Author Topic: MasmBasic  (Read 183265 times)

2B||!2B

  • Regular Member
  • *
  • Posts: 7
Re: MasmBasic
« Reply #435 on: April 19, 2018, 04:51:57 PM »
I have a question. Why do you use FPU/MMX/SSE instructions set so often? are there any advantages by using them rather than using the standard x86 instructions set? like faster execution, smaller code size maybe?

jj2007

  • Moderator
  • Member
  • *****
  • Posts: 8230
  • Assembler is fun ;-)
    • MasmBasic
Re: MasmBasic
« Reply #436 on: April 19, 2018, 05:32:39 PM »
There are no MMX instructions in MasmBasic (MMX code is inefficient, and there are conflicts with the FPU).

For calculations, the FPU is generally being used; it's not faster (and not slower) than the corresponding SSE* instructions, but internally it gives REAL10 precision, while SSE* offers only double precision, i.e. REAL8.

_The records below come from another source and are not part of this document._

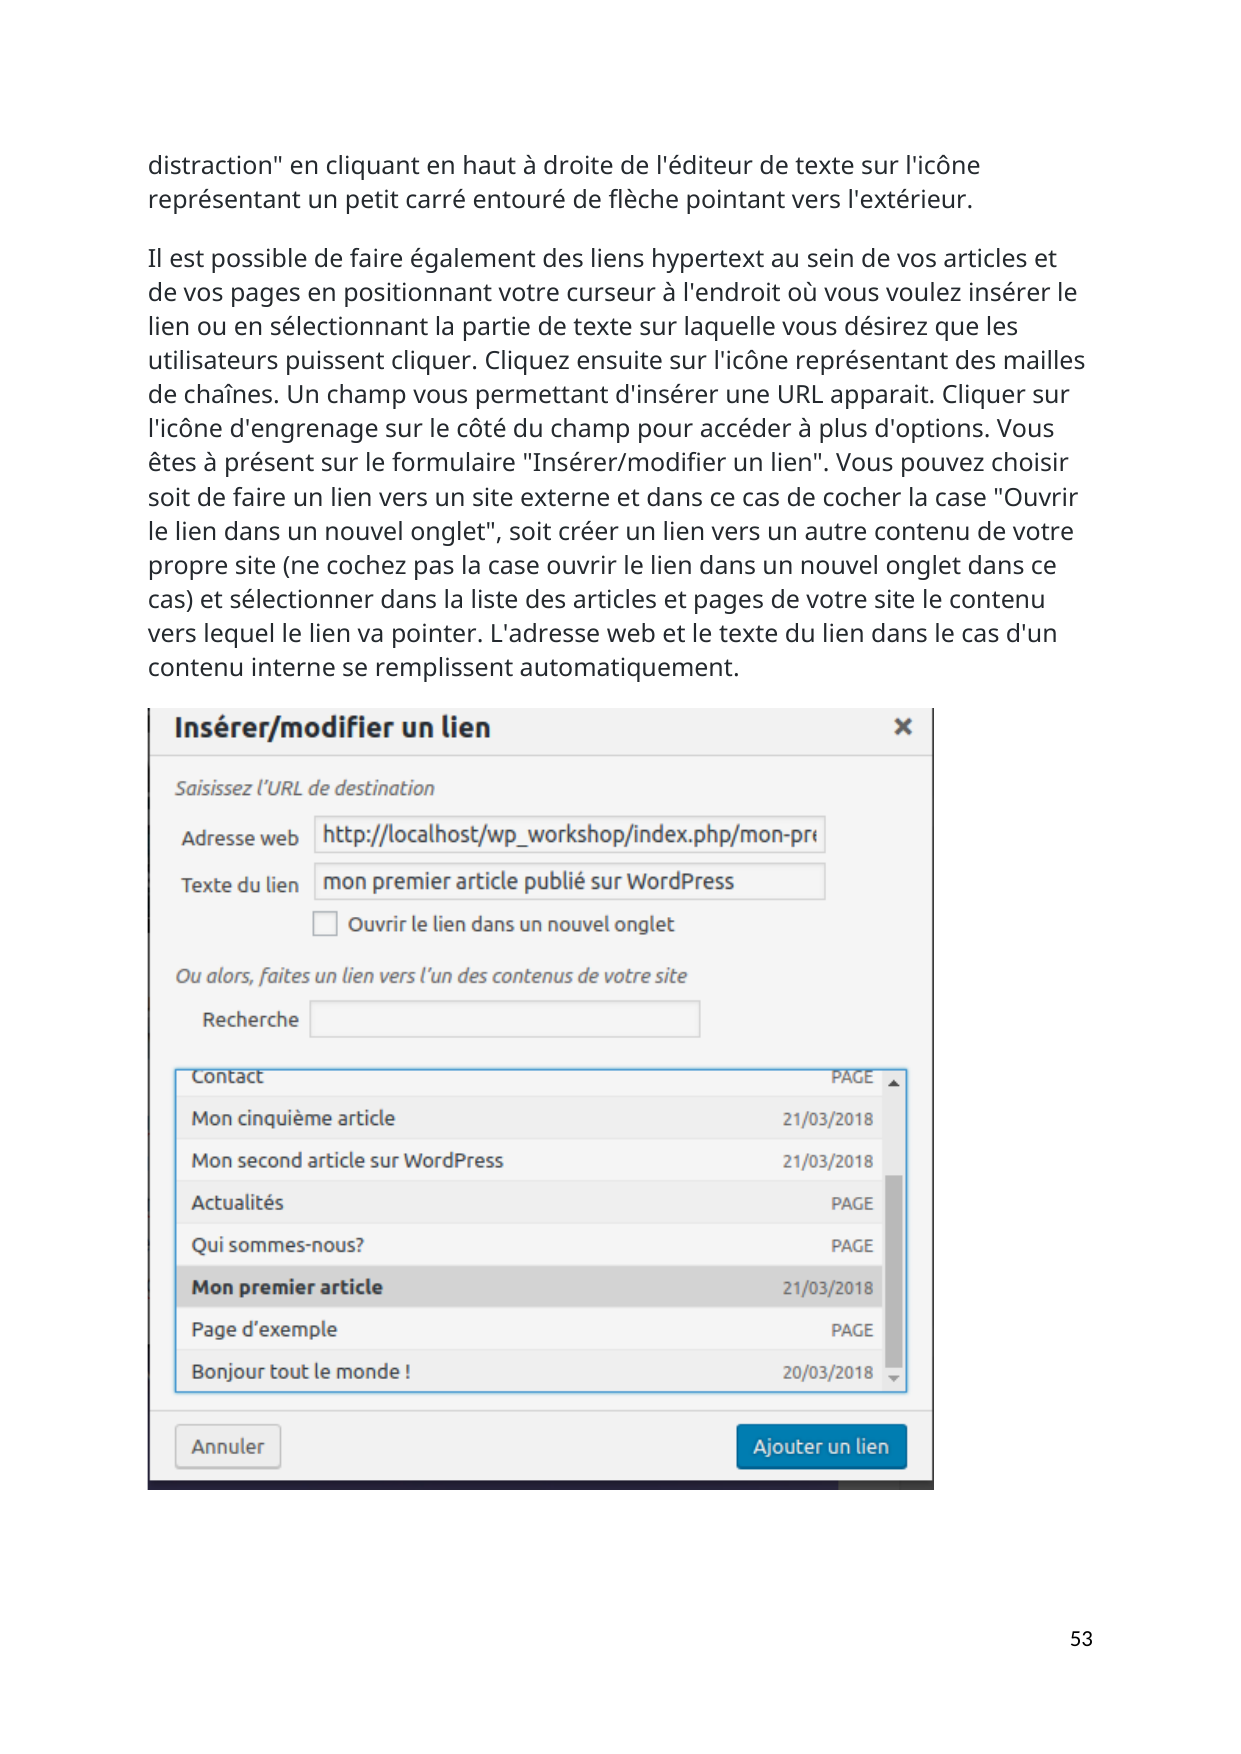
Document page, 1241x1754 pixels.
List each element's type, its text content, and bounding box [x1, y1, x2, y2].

picture [147, 708, 934, 1490]
text Il est possible de faire également des liens hypertext au sein de vos articles et de vos pages en positionnant votre curseur à l'endroit où vous voulez insérer le lien ou en sélectionnant la partie de texte sur laquelle vous désirez que les utilisateurs puissent cliquer. Cliquez ensuite sur l'icône représentant des mailles de chaînes. Un champ vous permettant d'insérer une URL apparait. Cliquer sur l'icône d'engrenage sur le côté du champ pour accéder à plus d'options. Vous êtes à présent sur le formulaire "Insérer/modifier un lien". Vous pouvez choisir soit de faire un lien vers un site externe et dans ce cas de cocher la case "Ouvrir le lien dans un nouvel onglet", soit créer un lien vers un autre contenu de votre propre site (ne cochez pas la case ouvrir le lien dans un nouvel onglet dans ce cas) et sélectionner dans la liste des articles et pages de votre site le contenu vers lequel le lien va pointer. L'adresse web et le texte du lien dans le cas d'un contenu interne se remplissent automatiquement. [148, 241, 1093, 683]
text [148, 148, 1093, 216]
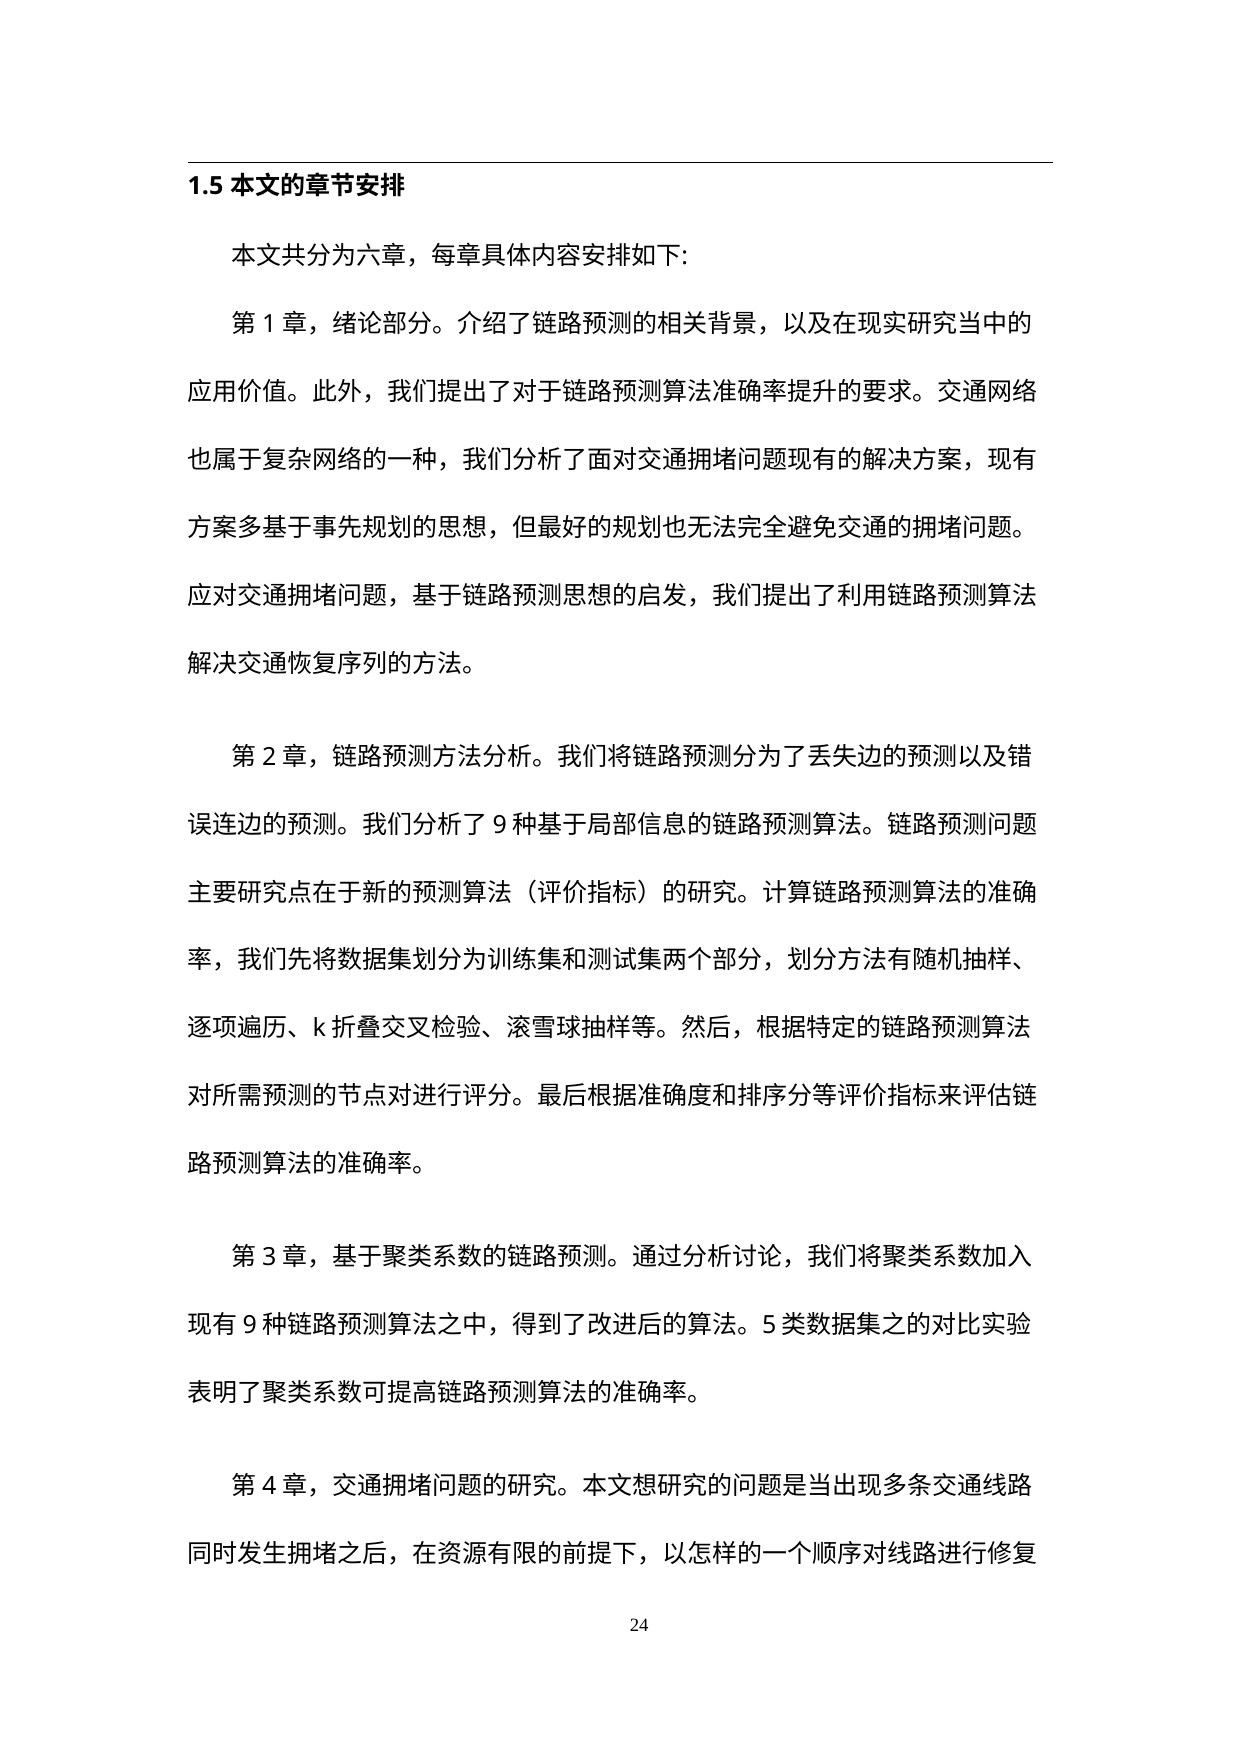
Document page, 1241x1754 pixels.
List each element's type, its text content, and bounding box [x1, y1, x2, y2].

SSE* code is generally not shorter than ordinary x86 (but there are exceptions). However, it's often a lot faster. Take a simple example, getting the length of a zero-delimited string. There is a little thread here showing how the Masm32 team developed the current MasmBasic Len() macro. The thread has 149 replies, meaning it took a while to find the fastest option. Check yourself how fast it is, compared to the strlen function of the C runtime library (remember C is the fastest language on Earth :P):

Code: [Select]
include \masm32\MasmBasic\MasmBasic.inc
  Init
  Recall "\Masm32\include\Windows.inc", L$() ; get a string array
  push eax ; #elements
  xor ebx, ebx
  xor edi, edi
  NanoTimer()
  .Repeat
invoke crt_strlen, L$(ebx)
add edi, eax ; calculate total len
inc ebx
  .Until ebx>=stack
  Print "The CRT needs ", NanoTimer$(), Str$(" for calculating the length of %i strings", ebx), Str$(", a total of %i bytes\n", edi)
  xor ebx, ebx
  xor edi, edi
  NanoTimer()
  .Repeat
add edi, Len(L$(ebx)) ; calculate total len
inc ebx
  .Until ebx>=stack
  pop edx
  Inkey " MB Len needs ", NanoTimer$(), Str$(" for calculating the length of %i strings", ebx), Str$(", a total of %i bytes\n", edi)
EndOfCode

Note that Windows.inc has relatively short strings. The difference between the speed of Len vs crt_strlen is much bigger for long strings. For example, if you apply the code above to a bible.txt file, with longer strings, the difference is twice as much. I won't tell you how much because there a C/C++ coders here in the forum, and they might fall into a deep depression if they see the results :icon_cool: 

Attached a full example, comparing also the Instr() performances of MasmBasic and the CRT (if that sounds interesting, see Benchmark 2: Alice in Wonderland for a CRT strstr vs Boyer-Moore comparison)

2B||!2B

  • Regular Member
  • *
  • Posts: 7
Re: MasmBasic
« Reply #437 on: April 20, 2018, 03:35:12 PM »
Ah ok i got it now thanks for clarifying that. Actually i used some FPU instructions for floating point result (like progress bar 0.# for example) but have never used SSE instructions.  :biggrin:

I won't tell you how much because there a C/C++ coders here in the forum, and they might fall into a deep depression if they see the results :icon_cool: 

Lol, they can still use inline ASM though  :biggrin: